Integrated Proteomics Unveils Nuclear PDE3A2 as a Regulator of Cardiac Myocyte Hypertrophy.
Subramaniam G., Schleicher K., Kovanich D., Zerio A., Folkmanaite M., Chao Y-C., Surdo NC., Koschinski A., Hu J., Scholten A., Heck AJR., Ercu M., Sholokh A., Chan Park K., Klussmann E., Meraviglia V., Bellin M., Zanivan S., Hester S., Mohammed S., Zaccolo M.

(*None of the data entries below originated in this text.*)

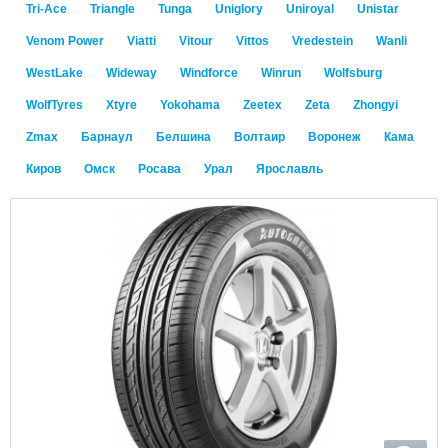
Tri-Ace
Triangle
Tunga
Uniglory
Uniroyal
Unistar
Venom Power
Viatti
Vitour
Vittos
Vredestein
Wanli
WestLake
Wideway
Windforce
Winrun
Wolfsburg
WolfTyres
Xtyre
Yokohama
Zeetex
Zeta
Zhongyi
Zmax
Барнаул
Белшина
Волтаир
Воронеж
Кама
Киров
Омск
Росава
Урал
Ярославль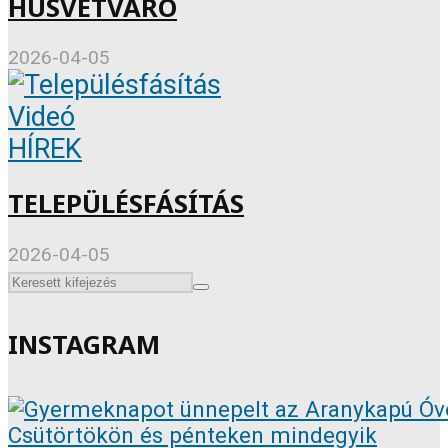
HÚSVÉTVÁRÓ
2026-04-05
Videó
HÍREK
TELEPÜLÉSFÁSÍTÁS
2026-04-05
INSTAGRAM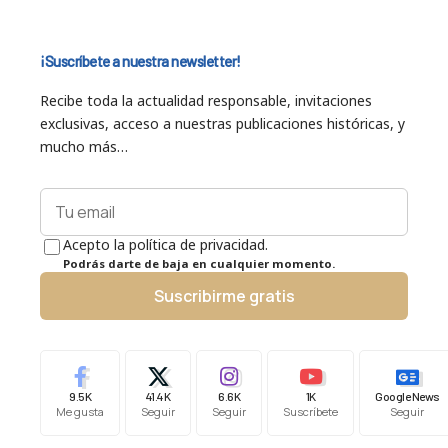
¡Suscríbete a nuestra newsletter!
Recibe toda la actualidad responsable, invitaciones
exclusivas, acceso a nuestras publicaciones históricas, y
mucho más…
Acepto la política de privacidad.
Podrás darte de baja en cualquier momento.
Suscribirme gratis
9.5K
41.4K
6.6K
1K
Google News
Me gusta
Seguir
Seguir
Suscríbete
Seguir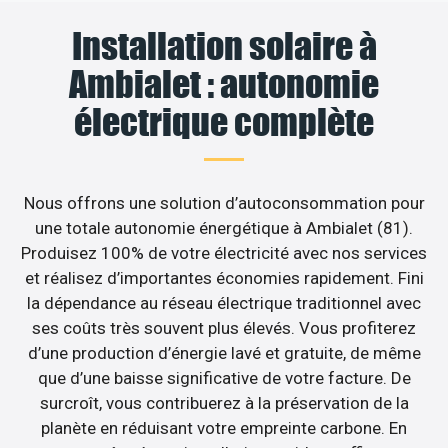
Installation solaire à
Ambialet : autonomie
électrique complète
Nous offrons une solution d’autoconsommation pour
une totale autonomie énergétique à Ambialet (81).
Produisez 100% de votre électricité avec nos services
et réalisez d’importantes économies rapidement. Fini
la dépendance au réseau électrique traditionnel avec
ses coûts très souvent plus élevés. Vous profiterez
d’une production d’énergie lavé et gratuite, de même
que d’une baisse significative de votre facture. De
surcroît, vous contribuerez à la préservation de la
planète en réduisant votre empreinte carbone. En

BACKGROUND: Signaling by cAMP is organized in multiple distinct subcellular nanodomains regulated by cAMP-hydrolyzing PDEs (phosphodiesterases). Cardiac β-adrenergic signaling has served as the prototypical system to elucidate cAMP compartmentalization. Although studies in cardiac myocytes have provided an understanding of the location and properties of a handful of cAMP subcellular compartments, an overall view of the cellular landscape of cAMP nanodomains is missing. METHODS: Here, we combined an integrated phosphoproteomics approach that takes advantage of the unique role that individual PDEs play in the control of local cAMP, with network analysis to identify previously unrecognized cAMP nanodomains associated with β-adrenergic stimulation. We then validated the composition and function of one of these nanodomains using biochemical, pharmacological, and genetic approaches and cardiac myocytes from both rodents and humans. RESULTS: We demonstrate the validity of the integrated phosphoproteomic strategy to pinpoint the location and provide critical cues to determine the function of previously unknown cAMP nanodomains. We characterize in detail one such compartment and demonstrate that the PDE3A2 isoform operates in a nuclear nanodomain that involves SMAD4 (SMAD family member 4) and HDAC-1. Inhibition of PDE3 results in increased HDAC-1 phosphorylation, leading to inhibition of its deacetylase activity, derepression of gene transcription, and cardiac myocyte hypertrophic growth. CONCLUSIONS: We developed a strategy for detailed mapping of subcellular PDE-specific cAMP nanodomains. Our findings reveal a mechanism that explains the negative long-term clinical outcome observed in patients with heart failure treated with PDE3 inhibitors.